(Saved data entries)
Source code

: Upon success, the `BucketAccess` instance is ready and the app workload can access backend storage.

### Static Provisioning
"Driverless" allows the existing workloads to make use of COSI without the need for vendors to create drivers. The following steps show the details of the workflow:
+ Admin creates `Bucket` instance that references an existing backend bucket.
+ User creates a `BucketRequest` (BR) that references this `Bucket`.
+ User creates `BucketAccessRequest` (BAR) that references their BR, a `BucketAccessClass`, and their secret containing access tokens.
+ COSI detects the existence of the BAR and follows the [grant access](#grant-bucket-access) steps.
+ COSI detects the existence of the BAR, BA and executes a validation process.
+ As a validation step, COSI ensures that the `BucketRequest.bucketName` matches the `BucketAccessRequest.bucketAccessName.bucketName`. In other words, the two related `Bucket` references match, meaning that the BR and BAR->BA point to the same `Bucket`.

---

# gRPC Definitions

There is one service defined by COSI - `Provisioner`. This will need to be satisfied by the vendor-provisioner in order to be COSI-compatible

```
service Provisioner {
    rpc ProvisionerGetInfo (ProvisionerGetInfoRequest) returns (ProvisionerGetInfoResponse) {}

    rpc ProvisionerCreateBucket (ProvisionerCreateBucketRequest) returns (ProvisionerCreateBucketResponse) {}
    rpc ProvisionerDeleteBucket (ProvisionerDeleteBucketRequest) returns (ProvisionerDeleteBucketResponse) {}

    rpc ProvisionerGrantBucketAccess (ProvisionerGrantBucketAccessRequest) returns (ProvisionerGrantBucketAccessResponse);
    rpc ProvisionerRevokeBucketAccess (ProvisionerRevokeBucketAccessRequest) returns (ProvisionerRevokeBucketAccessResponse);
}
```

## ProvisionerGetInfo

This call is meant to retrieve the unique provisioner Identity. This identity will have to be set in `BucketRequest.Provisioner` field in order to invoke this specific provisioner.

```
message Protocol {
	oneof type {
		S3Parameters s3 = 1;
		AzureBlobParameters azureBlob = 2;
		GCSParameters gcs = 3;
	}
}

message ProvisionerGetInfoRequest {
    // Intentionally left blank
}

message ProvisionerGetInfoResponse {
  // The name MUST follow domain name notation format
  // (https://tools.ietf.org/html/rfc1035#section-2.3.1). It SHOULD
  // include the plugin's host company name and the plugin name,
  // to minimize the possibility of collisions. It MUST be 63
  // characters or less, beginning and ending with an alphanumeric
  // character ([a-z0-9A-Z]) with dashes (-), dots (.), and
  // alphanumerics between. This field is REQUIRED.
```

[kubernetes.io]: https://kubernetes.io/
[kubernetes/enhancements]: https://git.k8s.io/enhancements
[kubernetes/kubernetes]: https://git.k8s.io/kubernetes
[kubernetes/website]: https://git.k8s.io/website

PROBLEM STATEMENT
As the answer, set down only the lines from the data above between the one holding "containing access tokens." and the one holding "a validation process.", inclusive, exactly as they read.

WRITTEN ANSWER
+ User creates `BucketAccessRequest` (BAR) that references their BR, a `BucketAccessClass`, and their secret containing access tokens.
+ COSI detects the existence of the BAR and follows the [grant access](#grant-bucket-access) steps.
+ COSI detects the existence of the BAR, BA and executes a validation process.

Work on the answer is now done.